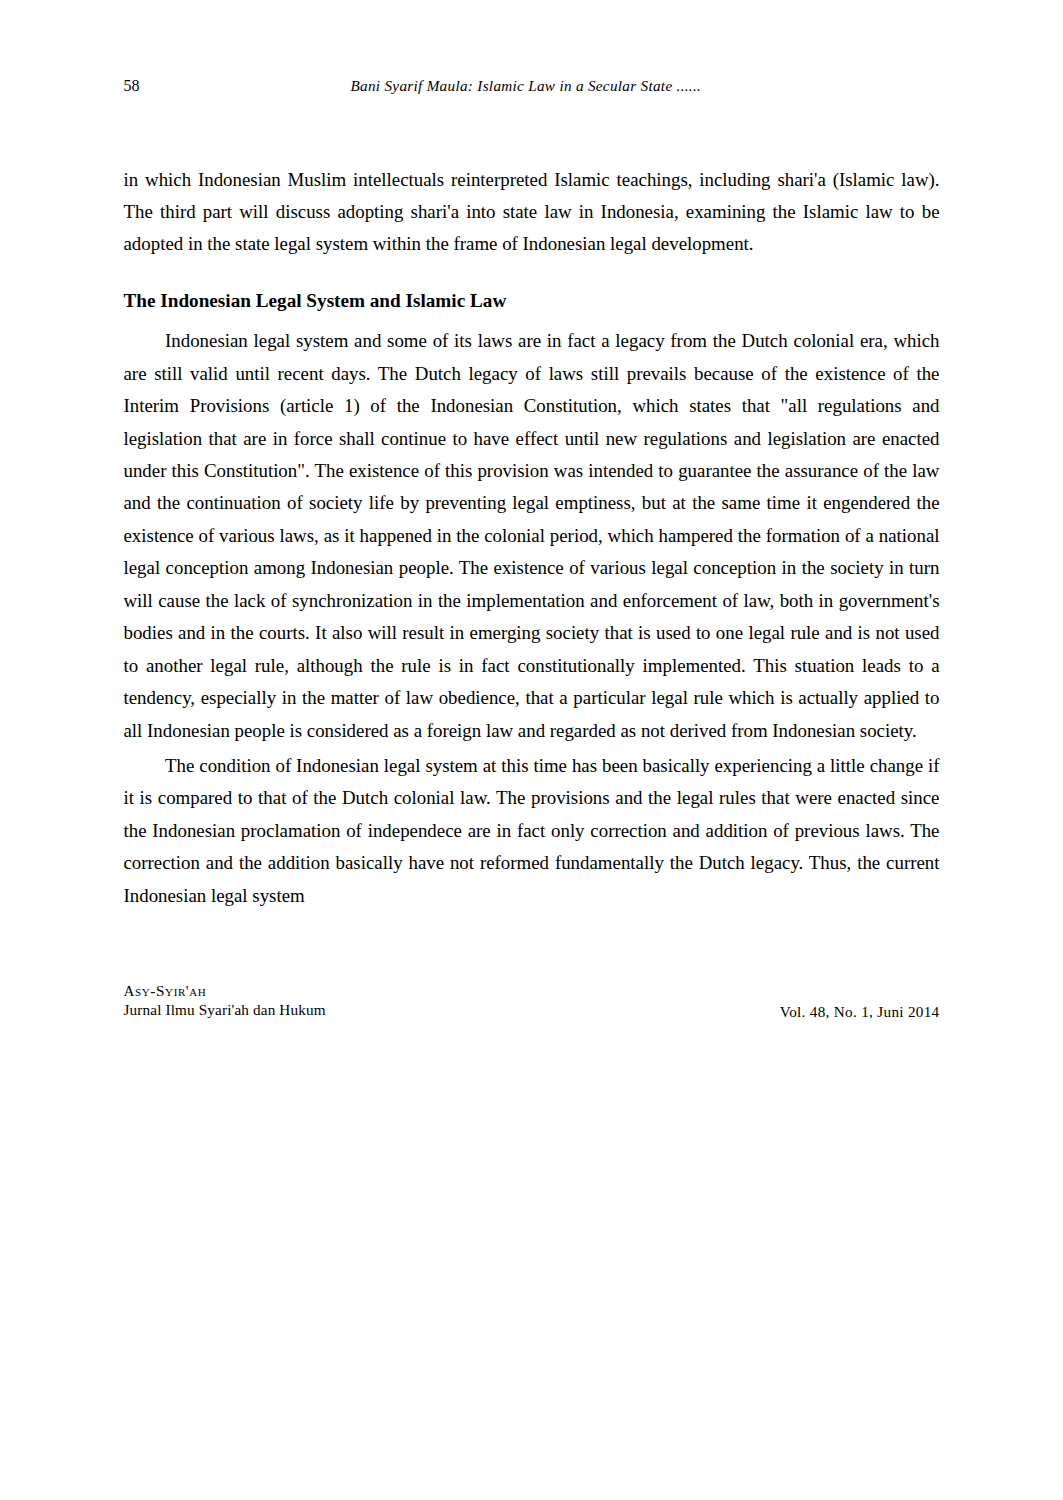58 Bani Syarif Maula: Islamic Law in a Secular State ......
in which Indonesian Muslim intellectuals reinterpreted Islamic teachings, including shari'a (Islamic law). The third part will discuss adopting shari'a into state law in Indonesia, examining the Islamic law to be adopted in the state legal system within the frame of Indonesian legal development.
The Indonesian Legal System and Islamic Law
Indonesian legal system and some of its laws are in fact a legacy from the Dutch colonial era, which are still valid until recent days. The Dutch legacy of laws still prevails because of the existence of the Interim Provisions (article 1) of the Indonesian Constitution, which states that "all regulations and legislation that are in force shall continue to have effect until new regulations and legislation are enacted under this Constitution". The existence of this provision was intended to guarantee the assurance of the law and the continuation of society life by preventing legal emptiness, but at the same time it engendered the existence of various laws, as it happened in the colonial period, which hampered the formation of a national legal conception among Indonesian people. The existence of various legal conception in the society in turn will cause the lack of synchronization in the implementation and enforcement of law, both in government's bodies and in the courts. It also will result in emerging society that is used to one legal rule and is not used to another legal rule, although the rule is in fact constitutionally implemented. This stuation leads to a tendency, especially in the matter of law obedience, that a particular legal rule which is actually applied to all Indonesian people is considered as a foreign law and regarded as not derived from Indonesian society.
The condition of Indonesian legal system at this time has been basically experiencing a little change if it is compared to that of the Dutch colonial law. The provisions and the legal rules that were enacted since the Indonesian proclamation of independece are in fact only correction and addition of previous laws. The correction and the addition basically have not reformed fundamentally the Dutch legacy. Thus, the current Indonesian legal system
Asy-Syir'ah
Jurnal Ilmu Syari'ah dan Hukum
Vol. 48, No. 1, Juni 2014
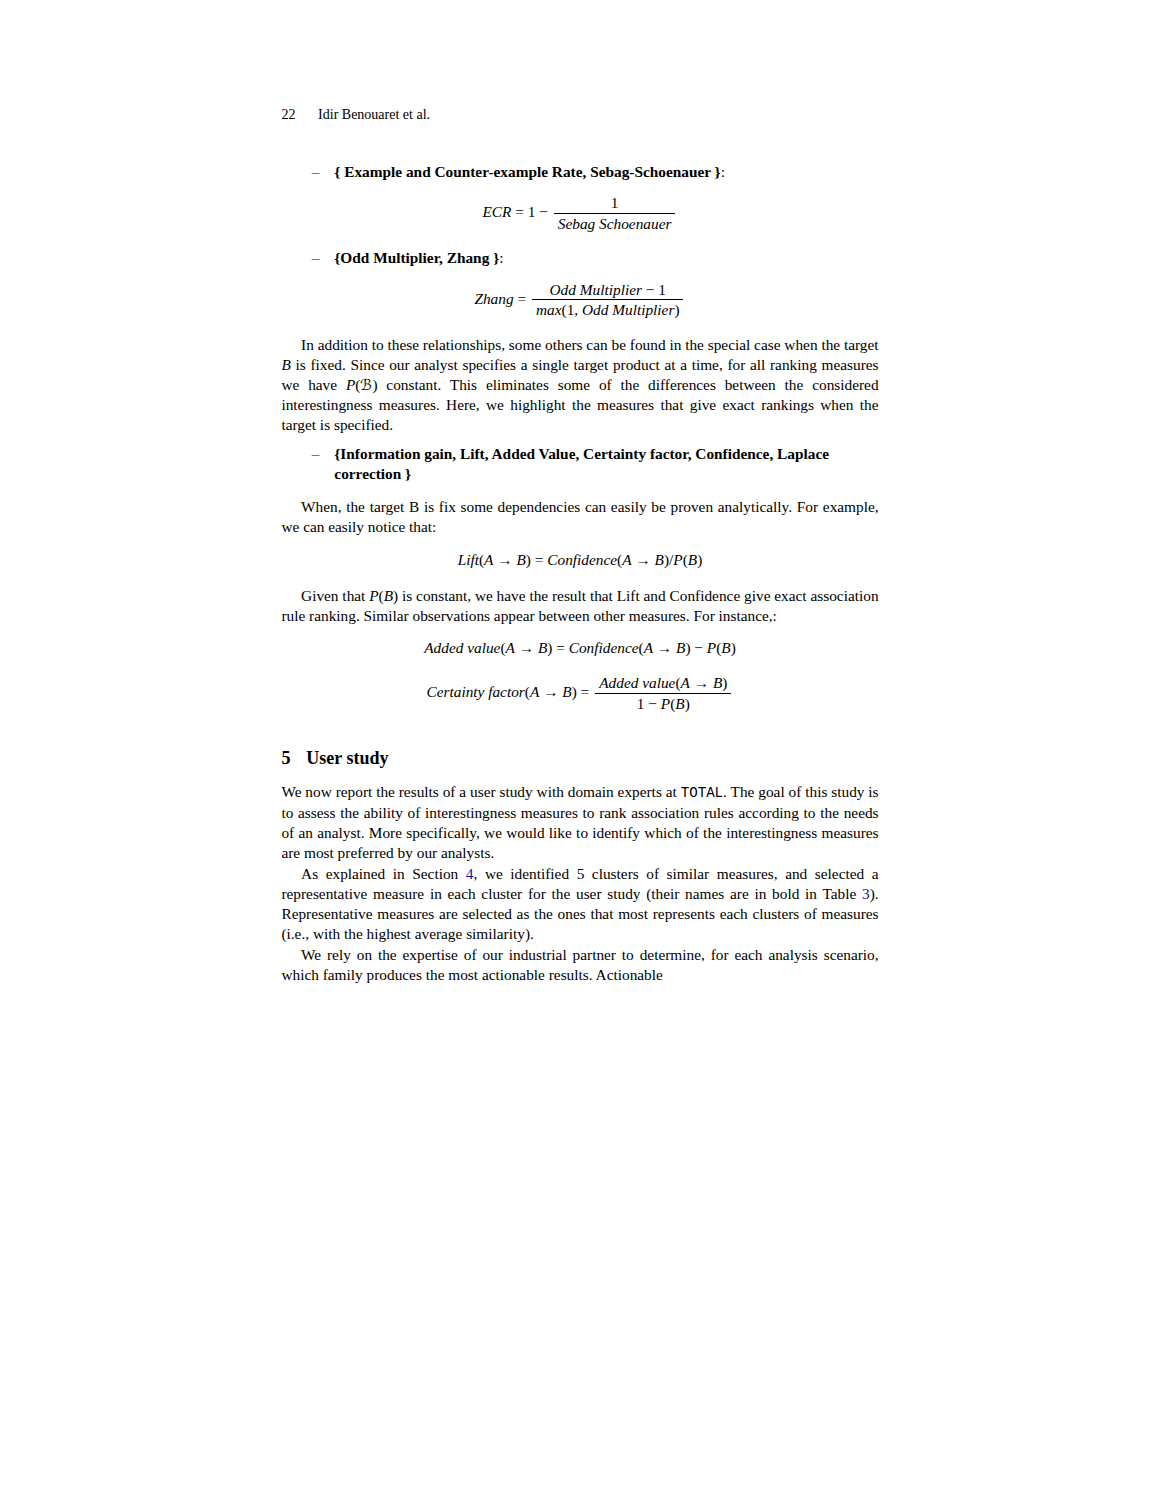22 Idir Benouaret et al.
{ Example and Counter-example Rate, Sebag-Schoenauer }:
ECR = 1 − 1 Sebag Schoenauer
{Odd Multiplier, Zhang }:
Zhang = Odd Multiplier − 1 max(1, Odd Multiplier)
In addition to these relationships, some others can be found in the special case when the target B is fixed. Since our analyst specifies a single target product at a time, for all ranking measures we have P(ℬ) constant. This eliminates some of the differences between the considered interestingness measures. Here, we highlight the measures that give exact rankings when the target is specified.
{Information gain, Lift, Added Value, Certainty factor, Confidence, Laplace correction }
When, the target B is fix some dependencies can easily be proven analytically. For example, we can easily notice that:
Lift(A → B) = Confidence(A → B)/P(B)
Given that P(B) is constant, we have the result that Lift and Confidence give exact association rule ranking. Similar observations appear between other measures. For instance,:
Added value(A → B) = Confidence(A → B) − P(B)
Certainty factor(A → B) = Added value(A → B) 1 − P(B)
5 User study
We now report the results of a user study with domain experts at TOTAL. The goal of this study is to assess the ability of interestingness measures to rank association rules according to the needs of an analyst. More specifically, we would like to identify which of the interestingness measures are most preferred by our analysts.
As explained in Section 4, we identified 5 clusters of similar measures, and selected a representative measure in each cluster for the user study (their names are in bold in Table 3). Representative measures are selected as the ones that most represents each clusters of measures (i.e., with the highest average similarity).
We rely on the expertise of our industrial partner to determine, for each analysis scenario, which family produces the most actionable results. Actionable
○ ○ ○ ○
In the entries above, work out how many lines contain the string "results", and give only that number.

■ ANSWER TO THIS EXERCISE: 2